Even if that proves to be the case, NASA will no doubt have no shortage of volunteers willing to put their lives on the line. "Lots of internal discussion is going on now about what level of risk is acceptable for trips like the Mars flight," says John Charles of NASA's Space Life Sciences division. "And what is it going to mean in real-world manifestations, including: What is the likelihood of losing a person—having somebody die on a trip to Mars? We may have a case where they only have so much morphine and so many antibiotics. If somebody's really sick, do you just keep pumping them full of morphine—and then use up morphine that somebody else might need tomorrow? Or does something else have to happen? And what that something else is we all dance around because nobody wants to talk about it."
"We constantly remind each other that our examples would be people like those who settled the North American continent," Charles adds. "When they left Philadelphia or Boston, it was a one-way trip to the West Coast, and they weren't planning on turning around and coming home. If they got sick along the way, somebody buried them."

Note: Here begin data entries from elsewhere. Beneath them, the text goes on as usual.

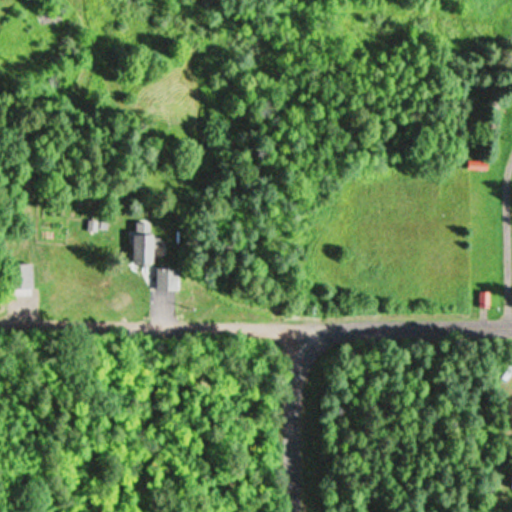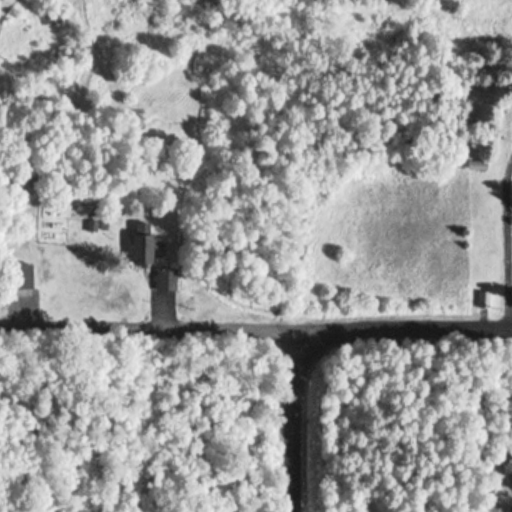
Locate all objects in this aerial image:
building: (134, 245)
building: (14, 278)
building: (157, 279)
building: (480, 300)
road: (256, 330)
road: (297, 421)
building: (509, 477)
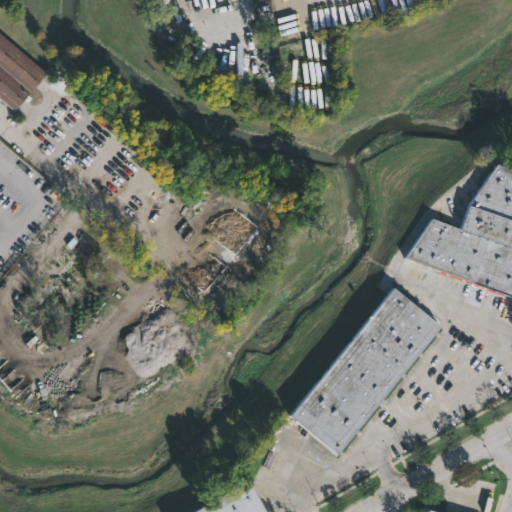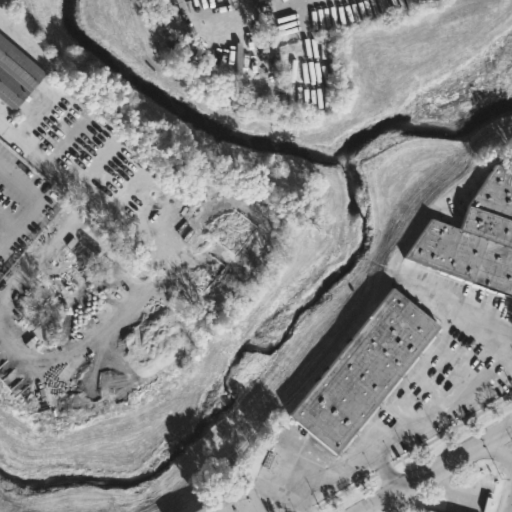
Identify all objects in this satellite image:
road: (224, 31)
building: (16, 75)
road: (86, 196)
road: (38, 205)
building: (475, 238)
building: (475, 238)
building: (362, 371)
building: (366, 371)
road: (422, 413)
road: (500, 448)
road: (437, 468)
road: (327, 475)
building: (234, 501)
road: (387, 505)
building: (432, 511)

The power of positive thinking has taken us a long way since the days of the pioneers. But just as we are poised to begin exploring the frontiers of deep space, a sad truth is beginning to emerge. Far from being a naturally spacefaring species, we are frail creatures who may not be able to function for long periods outside the gravity, atmosphere, and magnetic field of mother earth. And even Mike Finke concedes that the spectacular views of home that he found so restorative during his stay on the International Space Station will not be there to comfort astronauts who travel to Mars: "Along the way, they're going to watch the Earth get smaller and smaller."